While tracking down performance bottlenecks in our Orthanc deployment on fly.io using Postgres for index and Tigris as an S3 storage backend, I found one issue:

In ServerContext.cpp in the DicomCacheLocker constructor, there is logic that is supposed to limit cache-locking to (currently hard-coded) at most one cache-entry that exceeds 50 MB (currently hard-coded as well). This uses a semaphore locker.

The problem is that the semaphore lock is acquired ahead of time (to be sure) and only released once the DICOM data is completely retrieved (ServerContext:ReadDicom()has finished).

ReadDicom() in our context has two stages:

  1. lookup of the storage attachment from Postgres
  2. retrieval of the payload from S3

Both involve network interactions and can be slow depending on network condition, service load, etc.

In fact, after step 1, the uncompressed size of the payload is already known and the semaphore lock could typically be released before the payload is retrieved. This would allow for better parallelism when serving (“small”) image retrievals.

We actually found this issue when looking at verbose logs and saw that HTTP processing would stop after permissions checks (advanced authorization plugin) and before doing Postgres index lookups unexpectedly until a different thread had finished S3 transfers.

I am attaching a patch that passes in the semaphore locker to ReadDicom() such that the big/small check and lock release can be done there once the index data has been retrieved.

As I am not yet allowed to upload attachments, please see here: Orthanc patch: Release large-dicom semaphore-lock directly after reading index · GitHub

I’d be glad if this (or a similar amendment) could find its way into Orthanc.

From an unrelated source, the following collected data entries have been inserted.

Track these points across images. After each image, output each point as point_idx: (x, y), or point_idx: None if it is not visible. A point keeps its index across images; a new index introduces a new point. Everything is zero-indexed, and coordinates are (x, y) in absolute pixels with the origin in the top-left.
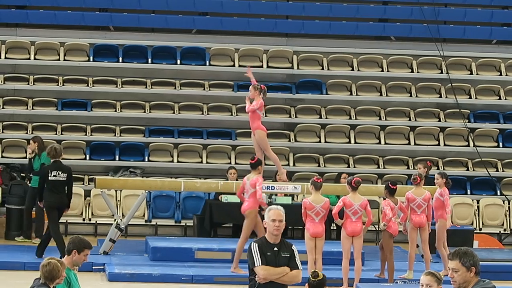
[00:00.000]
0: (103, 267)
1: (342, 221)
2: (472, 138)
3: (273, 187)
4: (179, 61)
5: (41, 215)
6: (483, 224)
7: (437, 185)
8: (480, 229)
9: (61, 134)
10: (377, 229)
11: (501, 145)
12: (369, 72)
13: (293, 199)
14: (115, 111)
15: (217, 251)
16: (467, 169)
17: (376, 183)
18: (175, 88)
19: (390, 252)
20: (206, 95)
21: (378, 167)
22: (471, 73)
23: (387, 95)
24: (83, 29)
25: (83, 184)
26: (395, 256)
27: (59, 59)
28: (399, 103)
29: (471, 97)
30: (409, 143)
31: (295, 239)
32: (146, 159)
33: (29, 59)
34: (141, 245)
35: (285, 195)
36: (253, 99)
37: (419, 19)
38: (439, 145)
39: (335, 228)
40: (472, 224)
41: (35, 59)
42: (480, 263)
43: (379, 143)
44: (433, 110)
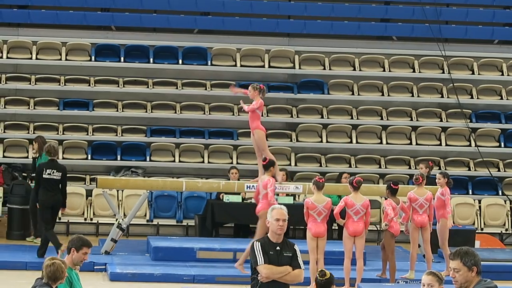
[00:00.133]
0: (104, 267)
1: (344, 221)
2: (474, 138)
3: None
4: (181, 61)
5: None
6: (484, 224)
7: (438, 185)
8: (482, 229)
9: (63, 134)
10: (378, 229)
11: (502, 145)
12: (371, 72)
13: (294, 199)
14: (117, 111)
15: (218, 251)
16: (469, 169)
17: (378, 183)
18: (176, 88)
19: (391, 252)
20: (208, 95)
21: (380, 167)
22: (473, 73)
23: (389, 95)
24: (85, 29)
25: (85, 184)
26: (396, 256)
27: (61, 59)
28: (401, 103)
29: (472, 97)
30: (410, 143)
31: (297, 239)
32: (148, 159)
33: (31, 58)
34: (142, 245)
35: (286, 195)
36: (252, 99)
37: (421, 19)
38: (440, 145)
39: (336, 228)
40: (474, 224)
41: (37, 58)
42: (481, 263)
43: (381, 143)
44: (435, 110)
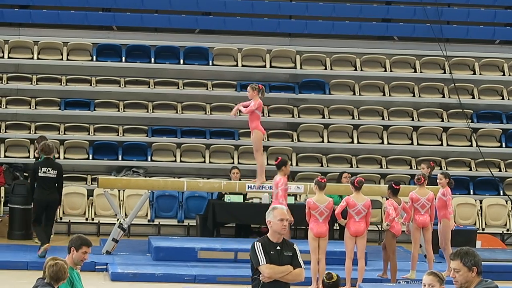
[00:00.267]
0: (105, 266)
1: (345, 221)
2: (475, 138)
3: None
4: (182, 61)
5: None
6: (486, 224)
7: (440, 185)
8: (483, 229)
9: (64, 133)
10: (380, 229)
11: (504, 145)
12: (372, 72)
13: (296, 199)
14: (118, 110)
15: (220, 251)
16: (470, 169)
17: (379, 183)
18: (178, 88)
19: (393, 252)
20: (209, 95)
21: (381, 167)
22: (474, 73)
23: (390, 95)
24: (86, 28)
25: (86, 183)
26: (398, 256)
27: (62, 59)
28: (402, 103)
29: (474, 97)
30: (412, 143)
31: (298, 239)
32: (149, 159)
33: (32, 58)
34: (144, 245)
35: (288, 195)
36: (251, 99)
37: (422, 19)
38: (442, 145)
39: (338, 228)
40: (475, 224)
41: (38, 58)
42: (482, 263)
43: (382, 143)
44: (436, 110)
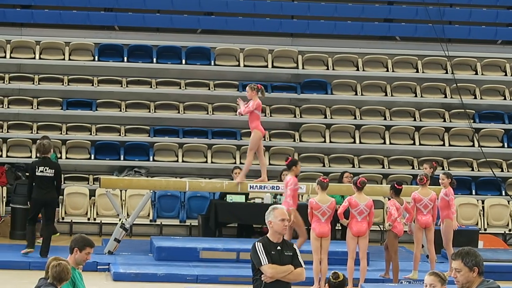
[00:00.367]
0: (108, 266)
1: (348, 221)
2: (477, 138)
3: (278, 187)
4: (184, 61)
5: None
6: (488, 224)
7: (442, 185)
8: (485, 229)
9: (66, 133)
10: (382, 229)
11: (506, 145)
12: (374, 72)
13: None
14: (120, 110)
15: (222, 251)
16: (472, 169)
17: (381, 183)
18: (180, 88)
19: (395, 252)
20: (211, 95)
21: (383, 167)
22: (476, 73)
23: (392, 95)
24: (88, 28)
25: (88, 183)
26: (400, 256)
27: (64, 59)
28: (404, 103)
29: (476, 97)
30: (414, 143)
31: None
32: (151, 159)
33: (34, 58)
34: (146, 245)
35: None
36: (250, 100)
37: (424, 19)
38: (444, 145)
39: (340, 228)
40: (477, 224)
41: (40, 58)
42: (484, 263)
43: (384, 143)
44: (438, 110)
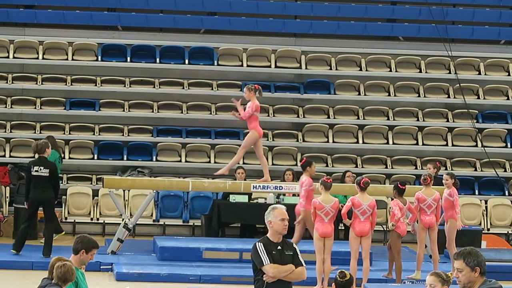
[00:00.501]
0: (111, 266)
1: (351, 221)
2: (480, 138)
3: (281, 187)
4: (187, 61)
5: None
6: (491, 224)
7: (446, 186)
8: (488, 229)
9: (69, 133)
10: (385, 229)
11: (509, 145)
12: (377, 72)
13: None
14: (123, 110)
15: (225, 251)
16: (475, 170)
17: (384, 183)
18: (183, 88)
19: (398, 253)
20: (214, 95)
21: (386, 167)
22: (479, 73)
23: (395, 95)
24: (91, 28)
25: (91, 183)
26: (403, 256)
27: (67, 59)
28: (407, 103)
29: (479, 97)
30: (417, 143)
31: (304, 239)
32: (154, 159)
33: (37, 58)
34: (149, 245)
35: (293, 195)
36: (248, 100)
37: (427, 19)
38: (447, 145)
39: (343, 228)
40: (480, 224)
41: (43, 58)
42: (487, 263)
43: (387, 143)
44: (441, 110)
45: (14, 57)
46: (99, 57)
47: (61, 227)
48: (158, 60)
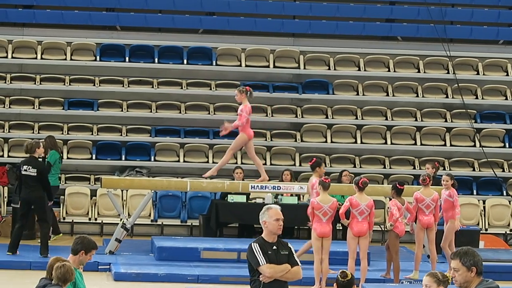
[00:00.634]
0: (109, 266)
1: (348, 221)
2: (479, 138)
3: (279, 187)
4: (185, 61)
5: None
6: (489, 224)
7: (445, 187)
8: (486, 229)
9: (68, 133)
10: (383, 229)
11: (507, 146)
12: (375, 72)
13: (299, 199)
14: (122, 110)
15: (223, 251)
16: (473, 170)
17: (382, 183)
18: (181, 88)
19: (396, 253)
20: (213, 95)
21: (384, 167)
22: (478, 74)
23: (393, 95)
24: (90, 28)
25: (89, 183)
26: (401, 256)
27: (65, 59)
28: (406, 103)
29: (477, 98)
30: (415, 143)
31: (302, 239)
32: (152, 159)
33: (36, 58)
34: (147, 245)
35: (291, 195)
36: (240, 103)
37: (426, 19)
38: (445, 145)
39: (341, 228)
40: (478, 224)
41: (42, 58)
42: (485, 263)
43: (386, 143)
44: (439, 111)
45: (12, 57)
46: (98, 57)
47: (59, 228)
48: (156, 60)
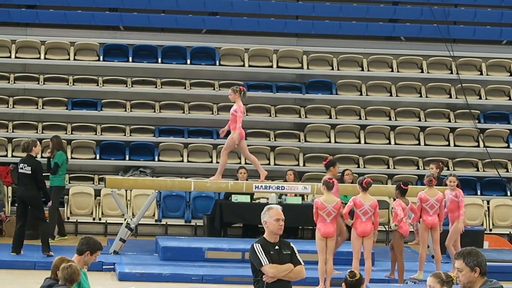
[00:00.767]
0: (113, 266)
1: (352, 221)
2: (482, 138)
3: (283, 187)
4: (189, 61)
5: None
6: (493, 224)
7: (450, 187)
8: (490, 229)
9: (71, 133)
10: (387, 229)
11: (511, 146)
12: (379, 72)
13: (303, 199)
14: (125, 110)
15: (227, 251)
16: (477, 170)
17: (386, 184)
18: (185, 88)
19: (400, 253)
20: (216, 95)
21: (388, 167)
22: (481, 74)
23: (397, 96)
24: (93, 28)
25: (93, 183)
26: (405, 257)
27: (69, 59)
28: (409, 104)
29: (481, 98)
30: (419, 144)
31: (306, 239)
32: (156, 159)
33: (39, 58)
34: (151, 245)
35: (295, 195)
36: (233, 102)
37: (429, 20)
38: (449, 145)
39: (345, 228)
40: (482, 224)
41: (45, 58)
42: (489, 263)
43: (389, 143)
44: (443, 111)
45: (16, 57)
46: (101, 57)
47: (65, 229)
48: (160, 60)
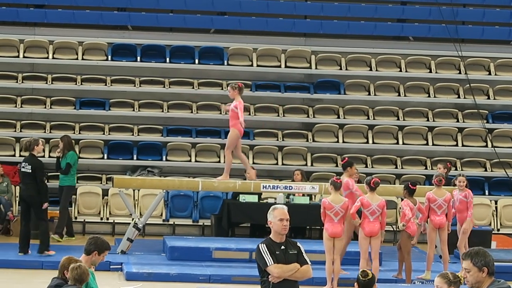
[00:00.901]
0: (120, 266)
1: (360, 221)
2: (490, 138)
3: (290, 187)
4: (197, 61)
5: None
6: (501, 224)
7: (459, 188)
8: (498, 229)
9: (79, 133)
10: (394, 229)
11: None
12: (387, 72)
13: (311, 199)
14: (133, 110)
15: (234, 250)
16: (485, 170)
17: (394, 183)
18: (193, 88)
19: (407, 253)
20: (224, 94)
21: (396, 167)
22: (490, 74)
23: (405, 95)
24: (102, 28)
25: (101, 183)
26: (412, 257)
27: (77, 59)
28: (417, 104)
29: (489, 98)
30: (427, 144)
31: (313, 239)
32: (164, 159)
33: (47, 58)
34: (158, 245)
35: (303, 195)
36: (233, 99)
37: (437, 19)
38: (457, 145)
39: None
40: (490, 224)
41: (53, 58)
42: (497, 263)
43: (397, 143)
44: (451, 111)
45: (24, 57)
46: (109, 57)
47: (73, 230)
48: (168, 59)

We still have performance bottlenecks but they are somewhere else. Our observation is that Orthanc serves image data a lot slower (plus ~ 300ms) when using a Postgres index instead of the local sqlite index even though raw Postgres latency is at about 3-4 ms.

Hi @tvogel

Thanks for your patch, I have included it in this commit.

Best regards,

Alain.

Great, thanks a lot!

Ah, any idea what the cause for our Postgres being that much slower could be? I have read Scalability of Orthanc — Orthanc Book documentation and had hoped our 3-4 ms Postgres round-trip to be sufficient but there must be some additional problem.

Logs logs logs :wink: and a description of your setup, stats and what you are doing …

Good news: It turned out not to be a problem in Orthanc but instead was an “unexpected feature” of our S3 provider (Tigris data): When you switch a single-region bucket from one region to another, only new objects are allocated in the new region - old objects stay where they were created. I had expected them to be migrated (at least after access from the target region).

That led to the misleading conclusion that Postgres was the reason while in fact, the reason was that the objects referred in the Postgres index “happened” to be located in Chicago while the ones referred in the SQLite index were from much closer Frankfurt. This was because of the order of events while populating the indexes.

Clearing everything out and setting it up consistently again made the timing differences go away.

1 Like